Mail Order Food.
The damn typewriter ribbon started catching. It is the original ribbon that came with the machine and is less than half used. Certainly not a good omen.
I wanted to take my shower before 8:00 PM to catch the start of the symphony broadcast that starts at 8:00 PM. Unfortunately everyone else seems to want to take their shower at this time too.
So I am starting to type out a letter to you. It is done using new carbon paper and at the 12 CPI spacing. Just for an experiment let me know if it can be scanned by the
OCR software. If it has trouble reading certain characters, it may be I need to use the 10 CPI. I need to figure out the cost of the carbon paper, but if I can use a sheet for five or ten pages, the carbon should be cheaper than the ribbon. Just one of those things to look into.
The missing parts of letters on this letter are from the sticky ribbon. Maybe you could find out if there is a store-brand available and what the cost is?
The
Russell Hobbs hot pot on
Amazon.com is exactly the one I can get and that the other inmates recommend. Would you be willing to buy it for me? I could have Mom and Dad send you a check if that would help.

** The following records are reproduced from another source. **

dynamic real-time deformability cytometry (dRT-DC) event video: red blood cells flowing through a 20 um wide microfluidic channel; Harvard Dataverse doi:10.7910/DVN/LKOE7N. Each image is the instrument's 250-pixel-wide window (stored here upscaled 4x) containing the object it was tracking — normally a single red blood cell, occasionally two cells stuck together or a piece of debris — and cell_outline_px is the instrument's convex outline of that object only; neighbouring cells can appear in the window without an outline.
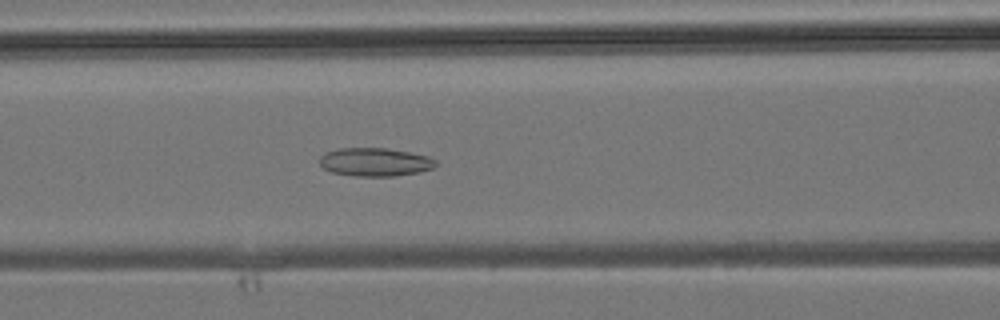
{"species": "common noctule bat (a hibernating species)", "species_latin": "Nyctalus noctula", "temperature_condition": "room temperature", "stored_images_in_passage": 42, "camera_frame_rate_fps": 3000, "um_per_image_px": 0.085, "animal": {"sex": "male", "body_mass_g": 19.2, "forearm_length_mm": 51.8}, "frame": {"image": 1, "passage_image": 18, "time_ms": 5.667, "image_size_px": [1000, 320], "cell_outline_px": [[436, 164], [432, 168], [420, 172], [392, 176], [356, 176], [332, 172], [324, 168], [320, 164], [320, 156], [324, 152], [340, 148], [384, 148], [408, 152], [428, 156], [436, 160]], "centroid_in_image_um": [31.86, 13.77], "position_along_channel_um": 134.7, "area_um2": 19.07}}
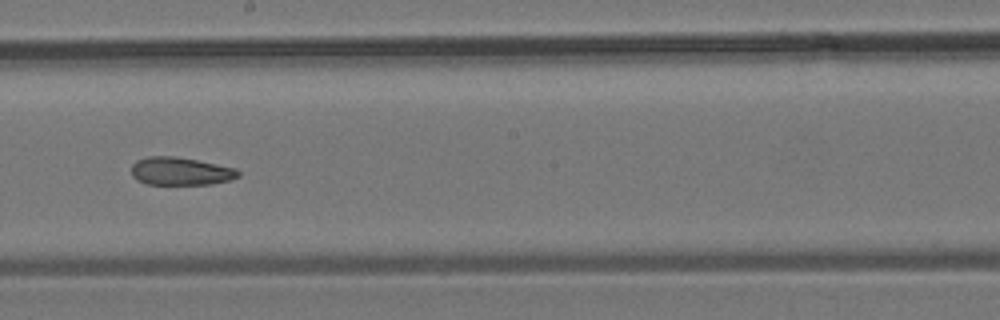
{"frame": {"image": 2, "passage_image": 24, "time_ms": 7.667, "image_size_px": [1000, 320], "cell_outline_px": [[240, 176], [232, 180], [212, 184], [148, 184], [136, 180], [132, 176], [132, 164], [136, 160], [148, 156], [176, 156], [236, 168], [240, 172]], "centroid_in_image_um": [15.35, 14.55], "position_along_channel_um": 232.8, "area_um2": 17.51}}
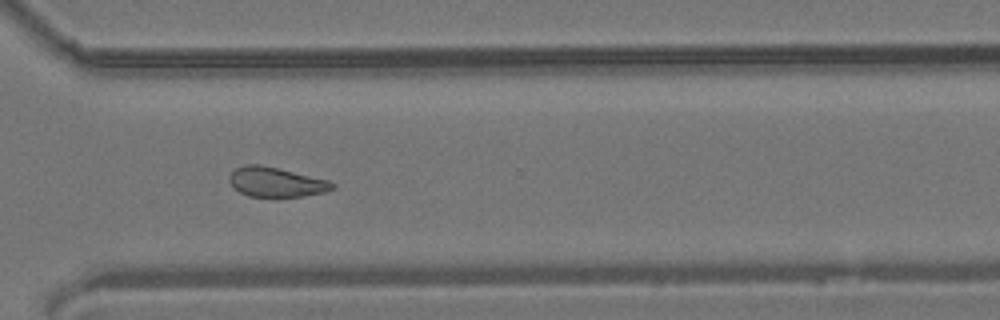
{"frame": {"image": 3, "passage_image": 31, "time_ms": 10.0, "image_size_px": [1000, 320], "cell_outline_px": [[336, 188], [324, 192], [304, 196], [248, 196], [240, 192], [228, 180], [228, 176], [236, 168], [244, 164], [260, 164], [328, 180], [336, 184]], "centroid_in_image_um": [23.47, 15.47], "position_along_channel_um": 347.1, "area_um2": 17.63}}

My parents have decided to not send me any more food. They are willing to order it from the various catalogs but are tired of doing their own packing and shipping. They are also not willing to order stuff online. The main problem is what I really like to get is the fresh fruit and veggies. But for now I am working on getting the basics and getting the damn appeal out.
The ribbon is still sticking. Damn.
Let me go check the shower.
Well, I just got back from the shower and the concert just started. I only caught that it was an
Igor Stravinsky piece but not the name. Well, it is not
Firebird that is for sure.
I am typing out this letter directly as I go. Without trying to overburden you, I just want you to think about if you would be willing to occasionally order stuff online for me. I am thinking about maybe once a month getting some treat foods in. I could have Mom and Dad send you the funds and then you would be able to order things at your leisure. You would not need to check with my Mom and Dad at all since they would not be sending anything.
While there is a whole bunch of stuff that some of the guys get sent in such as precooked hamburger meat, etc., at this point I want to get back to my same-thing-each-day menu, eating items that are available from the commissary.
It looks like I will be eating plain oatmeal for breakfast (2nd Violin Concerto by
Bartok is the next piece up), tuna salad with mustard, not mayo, and peanut butter or cheese sandwiches for the third meal. I will occasionally eat a meal in the chow hall; for example, tonight was one slice of
rectangle pizza.
So once a month you might send me some clam sauce, anchovies, and canned tomatoes. They sell pasta in the commissary along with plain tomato sauce. One of the inmates said that you could order food at
walmart.comWhat we would do is send in a sample order of certain things to be sure each product was allowed, and then once a month you would simply be able to surprise me with some special meals.
I am not trying to overwhelm you. The point is that I would be totally self-sufficient from commissary; the stuff you buy would all be bonus and probably twenty items or less. Let me know if you are interested. As I said, Mom and Dad are "funny" about certain things, but have no problem with other things. Since some of the food stuff on the web would be shipped free, it just makes it easier.
I know this letter is a rough draft format, but to be honest I am sort of typed out right now and pissed at the ribbon. Tomorrow's project is to do some more typing suitable for the blog.